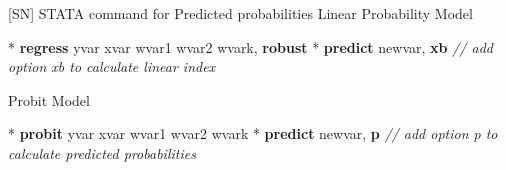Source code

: \documentclass[
  10pt,
  ignorenonframetext,
]{beamer}
\newenvironment{Shaded}{\begin{snugshade}}{\end{snugshade}}
\newcommand{\CommentTok}[1]{\textcolor[rgb]{0.56,0.35,0.01}{\textit{#1}}}
\newcommand{\KeywordTok}[1]{\textcolor[rgb]{0.13,0.29,0.53}{\textbf{#1}}}
\newcommand{\NormalTok}[1]{#1}
\begin{document}
\begin{frame}[fragile]{{[}SN{]} STATA command for Predicted
probabilities}
\protect\hypertarget{sn-stata-command-for-predicted-probabilities}{}
\normalsize Linear Probability Model \small

\begin{Shaded}
\begin{Highlighting}[]
\NormalTok{* }\KeywordTok{regress}\NormalTok{ yvar xvar wvar1 wvar2 wvark, }\KeywordTok{robust}
\NormalTok{* }\KeywordTok{predict}\NormalTok{ newvar, }\KeywordTok{xb}
\CommentTok{// add option \textquotesingle{}xb\textquotesingle{} to calculate linear index}
\end{Highlighting}
\end{Shaded}

\normalsize Probit Model \small

\begin{Shaded}
\begin{Highlighting}[]
\NormalTok{* }\KeywordTok{probit}\NormalTok{ yvar xvar wvar1 wvar2 wvark}
\NormalTok{* }\KeywordTok{predict}\NormalTok{ newvar, }\KeywordTok{p}
\CommentTok{// add option \textquotesingle{}p\textquotesingle{} to calculate predicted probabilities}
\end{Highlighting}
\end{Shaded}
\end{frame}
\end{document}
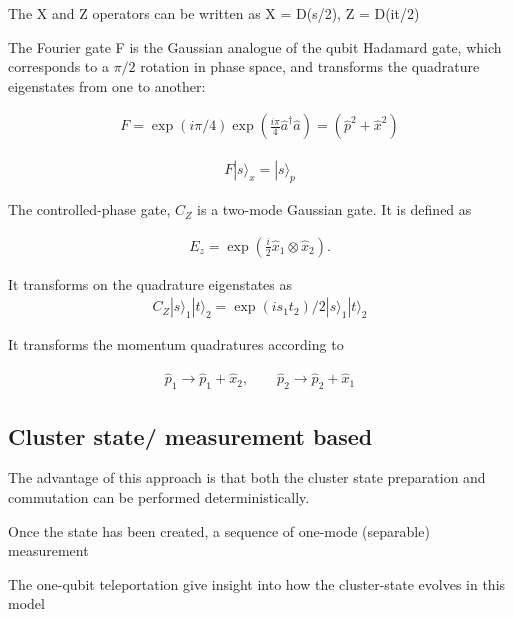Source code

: \documentclass[pra,
superscriptaddress,
 amsmath,amssymb,
 aps,twocolumn]{revtex4-1}
\newcommand{\ket}[1]{|{#1}\rangle}
\begin{document}
The X and Z operators can be written as 
X = D(s/2), Z = D(it/2)



The Fourier gate F is the Gaussian analogue of the qubit Hadamard gate, which corresponds to a $\pi/2$ rotation in phase space, and transforms the quadrature eigenstates from one to another:

\begin{eqnarray}
F = \exp(i\pi/4)\exp(\frac{i\pi}{4} \hat a^\dagger \hat a) = (\hat p^2+\hat x^2)
\end{eqnarray}

\begin{eqnarray}
F\ket{s}_x = \ket{s}_p
\end{eqnarray}


The controlled-phase gate, $C_Z$ is a two-mode Gaussian gate. It is defined as

\begin{eqnarray}
E_z = \exp\left(\frac{i}{2} \hat x_1 \otimes \hat x_2 \right).
\end{eqnarray}

It transforms on the quadrature eigenstates as
\begin{eqnarray}
C_Z \ket{s}_1 \ket{t}_2 = \exp(i s_1 t_2)/2 \ket{s}_1\ket{t}_2  
\end{eqnarray}


It transforms the momentum quadratures according to

\begin{eqnarray}
\hat p_1 \rightarrow \hat p_1 + \hat x_2, \qquad \hat p_2 \rightarrow \hat p_2 + \hat x_1
\end{eqnarray}

\subsection{Cluster state/ measurement based}



\cite{bib:PhysRevLett.97.110501}
The advantage of this approach is that both the cluster state preparation and commutation can be performed deterministically.

Once the state has been created, a sequence of one-mode (separable) measurement 


The one-qubit teleportation give insight into how the cluster-state evolves in this model
\end{document}
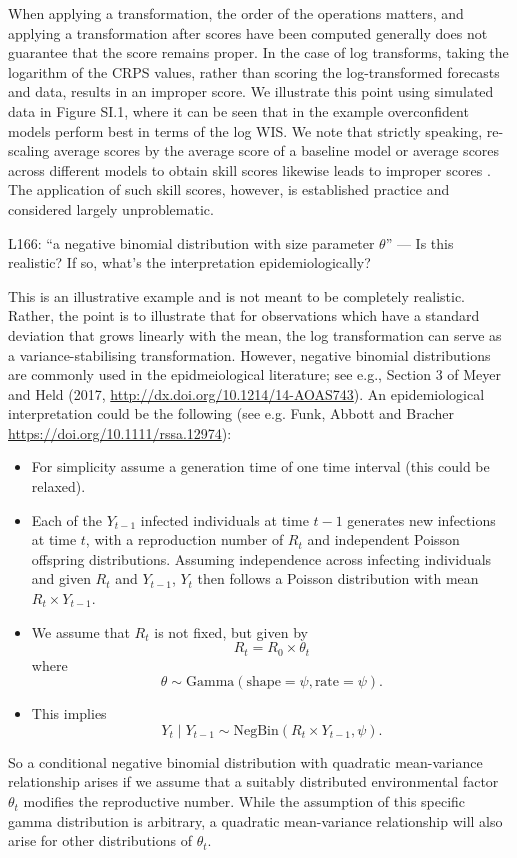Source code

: \documentclass{article}
\newcommand{\black}{\color{black}}
\newcommand{\blue}{\color{blue}}
\newcommand{\notindented}{\setlength{\leftskip}{0cm}}
\begin{document}
When applying a transformation, the order of the operations matters, and applying a transformation after scores have been computed generally does not guarantee that the score remains proper. In the case of log transforms, taking the logarithm of the CRPS values, rather than scoring the log-transformed forecasts and data, results in an improper score. We illustrate this point using simulated data in Figure SI.1, where it can be seen that in the example overconfident models perform best in terms of the log WIS. We note that strictly speaking, re-scaling average scores by the average score of a baseline model or average scores across different models  to obtain skill scores likewise leads to improper scores \citep{gneitingStrictlyProperScoring2007}. The application of such skill scores, however, is established practice and considered largely unproblematic.

\notindented



\blue
L166: “a negative binomial distribution with size parameter $\theta$” — Is this realistic? If so, what’s the interpretation epidemiologically?

\black
This is an illustrative example and is not meant to be completely realistic. Rather, the point is to illustrate that for observations which have a standard deviation that grows linearly with the mean, the log transformation can serve as a variance-stabilising transformation. However, negative binomial distributions are commonly used in the epidmeiological literature; see e.g., Section 3 of Meyer and Held (2017, \url{http://dx.doi.org/10.1214/14-AOAS743}). An epidemiological interpretation could be the following (see e.g. Funk, Abbott and Bracher \url{https://doi.org/10.1111/rssa.12974}):
\begin{itemize}
    \item For simplicity assume a generation time of one time interval (this could be relaxed).
    \item Each of the $Y_{t - 1}$ infected individuals at time $t - 1$  generates new infections at time $t$, with a reproduction number of $R_t$ and independent Poisson offspring distributions. Assuming independence across infecting individuals and given $R_t$ and $Y_{t - 1}$, $Y_t$ then follows a Poisson distribution with mean $R_t \times Y_{t - 1}$.
    \item We assume that $R_t$ is not fixed, but given by
    $$
    R_t = R_0 \times \theta_t
    $$
    where
    $$
    \theta \sim \text{Gamma}(\text{shape} = \psi, \text{rate} = \psi).
    $$
    \item This implies
    $$
    Y_t \mid Y_{t - 1} \sim \text{NegBin}(R_t \times Y_{t - 1}, \psi).
    $$
\end{itemize}
So a conditional negative binomial distribution with quadratic mean-variance relationship arises if we assume that a suitably distributed environmental factor $\theta_t$ modifies the reproductive number. While the assumption of this specific gamma distribution is arbitrary, a quadratic mean-variance relationship will also arise for other distributions of $\theta_t$.
\end{document}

**WORK TO COMPLETE:**
Report every line of the material above in which "eigenstates" appears.

**ANSWER FOR THIS EXERCISE:**
The Fourier gate F is the Gaussian analogue of the qubit Hadamard gate, which corresponds to a $\pi/2$ rotation in phase space, and transforms the quadrature eigenstates from one to another:
It transforms on the quadrature eigenstates as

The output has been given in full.